◆ YOUR GOAL
From the data below, return the exact lines starting at the line containing "G04 #@! TF.FilePolarity,Negative*" and ending at the line containing "X122936000Y-129032000D03*", both included, and nothing else.

####

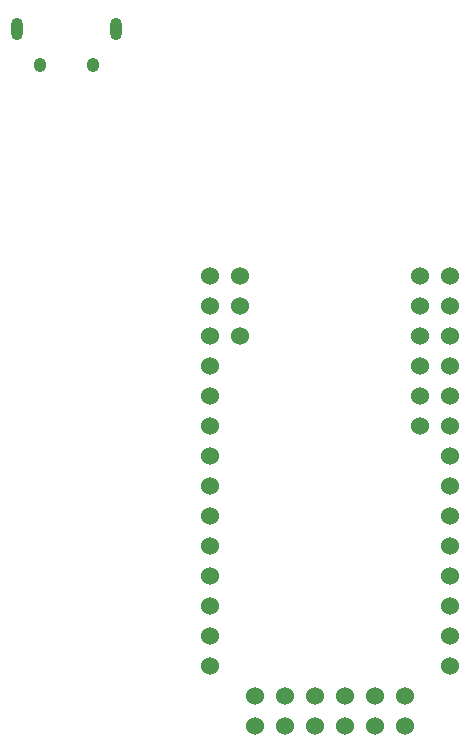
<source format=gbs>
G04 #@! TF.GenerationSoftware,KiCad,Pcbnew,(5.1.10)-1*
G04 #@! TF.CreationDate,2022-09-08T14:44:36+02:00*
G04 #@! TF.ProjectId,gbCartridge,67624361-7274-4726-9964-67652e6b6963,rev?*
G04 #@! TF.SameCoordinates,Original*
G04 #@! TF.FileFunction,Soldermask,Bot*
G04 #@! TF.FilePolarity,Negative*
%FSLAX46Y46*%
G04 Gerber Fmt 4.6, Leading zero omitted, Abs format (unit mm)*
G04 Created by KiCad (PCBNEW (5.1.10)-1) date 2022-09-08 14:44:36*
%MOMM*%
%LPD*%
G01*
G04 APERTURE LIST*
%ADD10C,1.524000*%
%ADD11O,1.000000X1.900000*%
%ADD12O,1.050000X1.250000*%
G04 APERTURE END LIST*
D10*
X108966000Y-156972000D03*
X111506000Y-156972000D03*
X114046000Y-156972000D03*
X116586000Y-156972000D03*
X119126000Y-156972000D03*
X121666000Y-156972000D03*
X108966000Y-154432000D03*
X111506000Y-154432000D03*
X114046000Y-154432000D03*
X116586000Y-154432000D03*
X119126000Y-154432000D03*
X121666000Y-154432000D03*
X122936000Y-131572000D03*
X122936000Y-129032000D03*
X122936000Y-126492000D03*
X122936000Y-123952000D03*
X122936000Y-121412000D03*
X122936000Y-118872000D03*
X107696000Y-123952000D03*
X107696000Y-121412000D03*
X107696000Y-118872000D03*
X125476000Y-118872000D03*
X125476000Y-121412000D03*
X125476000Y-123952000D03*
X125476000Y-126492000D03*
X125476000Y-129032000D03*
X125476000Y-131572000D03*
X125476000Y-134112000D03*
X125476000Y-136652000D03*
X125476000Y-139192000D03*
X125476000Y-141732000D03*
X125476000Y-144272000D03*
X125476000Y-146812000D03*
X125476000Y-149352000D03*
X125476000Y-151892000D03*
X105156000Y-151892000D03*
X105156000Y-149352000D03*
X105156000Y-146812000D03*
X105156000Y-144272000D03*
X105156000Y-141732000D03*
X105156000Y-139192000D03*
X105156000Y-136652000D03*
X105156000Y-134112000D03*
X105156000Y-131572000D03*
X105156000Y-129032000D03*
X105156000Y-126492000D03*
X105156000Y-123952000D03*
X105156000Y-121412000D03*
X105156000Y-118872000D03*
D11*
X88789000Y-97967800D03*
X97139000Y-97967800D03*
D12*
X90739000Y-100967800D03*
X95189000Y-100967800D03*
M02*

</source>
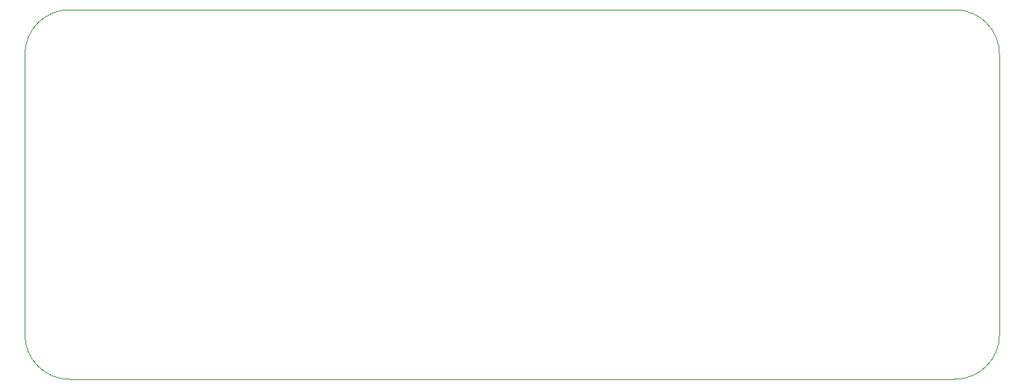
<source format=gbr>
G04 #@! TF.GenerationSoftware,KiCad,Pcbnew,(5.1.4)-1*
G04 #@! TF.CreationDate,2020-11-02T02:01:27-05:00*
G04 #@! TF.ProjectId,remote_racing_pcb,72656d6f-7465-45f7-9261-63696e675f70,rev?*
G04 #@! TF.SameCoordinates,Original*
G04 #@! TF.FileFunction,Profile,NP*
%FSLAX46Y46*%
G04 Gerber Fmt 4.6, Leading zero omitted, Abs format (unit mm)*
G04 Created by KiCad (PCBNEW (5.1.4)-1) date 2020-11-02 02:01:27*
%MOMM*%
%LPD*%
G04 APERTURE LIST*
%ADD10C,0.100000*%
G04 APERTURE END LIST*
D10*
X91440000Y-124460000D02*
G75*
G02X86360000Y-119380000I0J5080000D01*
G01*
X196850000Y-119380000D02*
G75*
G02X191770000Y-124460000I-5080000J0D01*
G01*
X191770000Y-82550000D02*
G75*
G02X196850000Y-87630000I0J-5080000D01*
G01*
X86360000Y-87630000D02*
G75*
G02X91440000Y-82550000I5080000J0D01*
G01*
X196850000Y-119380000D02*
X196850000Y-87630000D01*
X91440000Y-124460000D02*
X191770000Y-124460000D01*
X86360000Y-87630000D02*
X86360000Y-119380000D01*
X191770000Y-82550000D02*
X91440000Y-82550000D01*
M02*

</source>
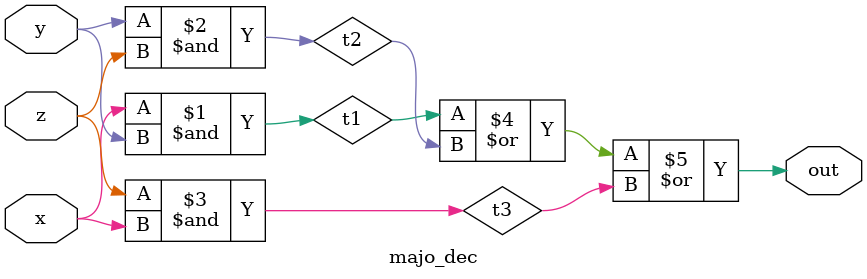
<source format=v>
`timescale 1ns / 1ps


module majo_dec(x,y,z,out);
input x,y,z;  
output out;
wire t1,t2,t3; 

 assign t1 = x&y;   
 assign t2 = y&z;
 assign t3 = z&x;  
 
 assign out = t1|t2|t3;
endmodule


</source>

####

◆ RESULT FOR THIS EXERCISE
G04 #@! TF.FilePolarity,Negative*
%FSLAX46Y46*%
G04 Gerber Fmt 4.6, Leading zero omitted, Abs format (unit mm)*
G04 Created by KiCad (PCBNEW (5.1.10)-1) date 2022-09-08 14:44:36*
%MOMM*%
%LPD*%
G01*
G04 APERTURE LIST*
%ADD10C,1.524000*%
%ADD11O,1.000000X1.900000*%
%ADD12O,1.050000X1.250000*%
G04 APERTURE END LIST*
D10*
X108966000Y-156972000D03*
X111506000Y-156972000D03*
X114046000Y-156972000D03*
X116586000Y-156972000D03*
X119126000Y-156972000D03*
X121666000Y-156972000D03*
X108966000Y-154432000D03*
X111506000Y-154432000D03*
X114046000Y-154432000D03*
X116586000Y-154432000D03*
X119126000Y-154432000D03*
X121666000Y-154432000D03*
X122936000Y-131572000D03*
X122936000Y-129032000D03*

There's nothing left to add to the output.